**The task**
Pick out every line in the material below that contains the string "nachrichten", and copy each one. Case counts.
#### Records to use
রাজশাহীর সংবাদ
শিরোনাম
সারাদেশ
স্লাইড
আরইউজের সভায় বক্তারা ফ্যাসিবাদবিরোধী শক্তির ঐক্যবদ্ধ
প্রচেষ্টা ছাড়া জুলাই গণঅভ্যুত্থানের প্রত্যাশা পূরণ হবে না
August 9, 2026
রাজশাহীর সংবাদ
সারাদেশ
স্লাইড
########
#### Records to use
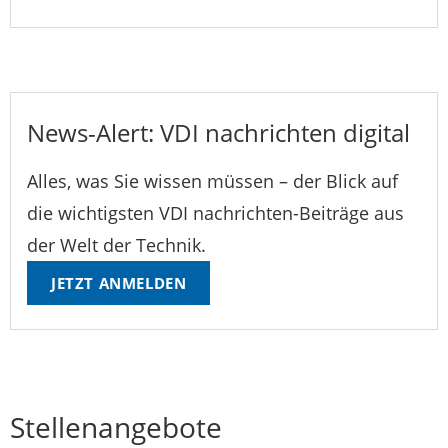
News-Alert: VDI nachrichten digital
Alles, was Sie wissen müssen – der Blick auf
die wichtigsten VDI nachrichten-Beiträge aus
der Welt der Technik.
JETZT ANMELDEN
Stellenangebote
########
**Result of the task**
News-Alert: VDI nachrichten digital
die wichtigsten VDI nachrichten-Beiträge aus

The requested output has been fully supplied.